You get to the floor and get report on these 25 people. All not well, some with orders that need completing. One has bladder scans every 6 hours and has to be ‘cathed’ if they are over a certain limit, one is on an IV infusion every 6 hours and frequent monitoring. 5 are aggressive and need to be kept away from others. At least one had a fall requiring neuro checks every hour, one is dying with no family at their side.

Then imagine being short staffed.

Then imagine the family calling wanting a check up on their family members and complaining when you can’t get on the phone right now.

Imagine that you are in the middle of cleaning up a patient, alone, when the family calls and can't stop to take the call but will call them as soon as you're done.

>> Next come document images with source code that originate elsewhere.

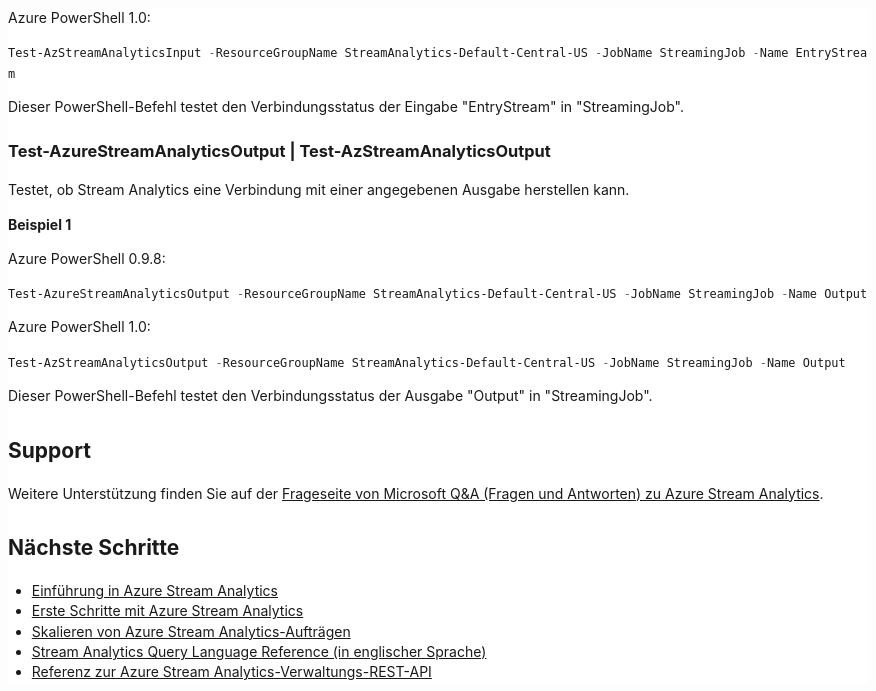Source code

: Azure PowerShell 1.0:  

```powershell
Test-AzStreamAnalyticsInput -ResourceGroupName StreamAnalytics-Default-Central-US -JobName StreamingJob -Name EntryStream
```

Dieser PowerShell-Befehl testet den Verbindungsstatus der Eingabe "EntryStream" in "StreamingJob".  

### <a name="test-azurestreamanalyticsoutput--test-azstreamanalyticsoutput"></a>Test-AzureStreamAnalyticsOutput | Test-AzStreamAnalyticsOutput
Testet, ob Stream Analytics eine Verbindung mit einer angegebenen Ausgabe herstellen kann.

**Beispiel 1**

Azure PowerShell 0.9.8:  

```powershell
Test-AzureStreamAnalyticsOutput -ResourceGroupName StreamAnalytics-Default-Central-US -JobName StreamingJob -Name Output
```

Azure PowerShell 1.0:  

```powershell
Test-AzStreamAnalyticsOutput -ResourceGroupName StreamAnalytics-Default-Central-US -JobName StreamingJob -Name Output
```

Dieser PowerShell-Befehl testet den Verbindungsstatus der Ausgabe "Output" in "StreamingJob".  

## <a name="get-support"></a>Support
Weitere Unterstützung finden Sie auf der [Frageseite von Microsoft Q&A (Fragen und Antworten) zu Azure Stream Analytics](/answers/topics/azure-stream-analytics.html). 

## <a name="next-steps"></a>Nächste Schritte
* [Einführung in Azure Stream Analytics](stream-analytics-introduction.md)
* [Erste Schritte mit Azure Stream Analytics](stream-analytics-real-time-fraud-detection.md)
* [Skalieren von Azure Stream Analytics-Aufträgen](stream-analytics-scale-jobs.md)
* [Stream Analytics Query Language Reference (in englischer Sprache)](/stream-analytics-query/stream-analytics-query-language-reference)
* [Referenz zur Azure Stream Analytics-Verwaltungs-REST-API](/rest/api/streamanalytics/)

[msdn-switch-azuremode]: /previous-versions/azure/dn722470(v=azure.100)
[powershell-install]: /powershell/azure/
[msdn-rest-api-create-stream-analytics-job]: ./stream-analytics-quick-create-portal.md
[msdn-rest-api-create-stream-analytics-input]: ./stream-analytics-define-inputs.md
[msdn-rest-api-create-stream-analytics-output]: ./stream-analytics-define-outputs.md
[msdn-rest-api-create-stream-analytics-transformation]: /cli/azure/stream-analytics/transformation

[stream.analytics.introduction]: stream-analytics-introduction.md
[stream.analytics.get.started]: stream-analytics-real-time-fraud-detection.md
[stream.analytics.developer.guide]: ../stream-analytics-developer-guide.md
[stream.analytics.scale.jobs]: stream-analytics-scale-jobs.md
[stream.analytics.query.language.reference]: /stream-analytics-query/stream-analytics-query-language-reference
[stream.analytics.rest.api.reference]: /rest/api/streamanalytics/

Imagine your manager reprimanding you for not taking the call as the family is angry and complaining.

Then imagine 6 of those 25 calling out for pain meds every 2 hours. Some of it is pain seeking, some of it is actual pain from the cancer. Then the one that is dying needs pain meds for comfort every hour and just wants someone at their bedside. Oh, and don't forget the high fall-risk patients that you have circled around your station so you can keep an eye on them.

Then imagine doing everything you can for all these humans you are responsible for and getting cursed out, talked down to, criticized for not being “fast enough” asked “Where were you?”  told “I’ve been on the light for 20 minutes?!”

Now imagine also not having an enough Certified Nurse Assistants (CNA’s) -- the backbone of the skilled nursing system! So now, with all of that, you also trying to help respond to call lights, bathroom calls, changing patients, turning patients every 2 hours, getting water, getting snacks, emptying catheters, measuring intake and output, bathing, and more changing.

Imagine a patient getting upset because you didn't bring them coffee and snacks quick enough and giving meds for comfort to your dying patient.

And now… you have a new admit coming to the floor with a wound vac, needing pain meds that you don't have. Another human, another life, to take care of.

Now imagine administration always complaining you never do enough, dressings aren’t changed on time, tubing isn’t labeled correctly, rooms are messy. Charting isn't done, write ups are threatened.

This is nursing ... today.

This is why we are burned out.

This is why we are short staffed.

This is why nurses and CNAs are leaving the profession.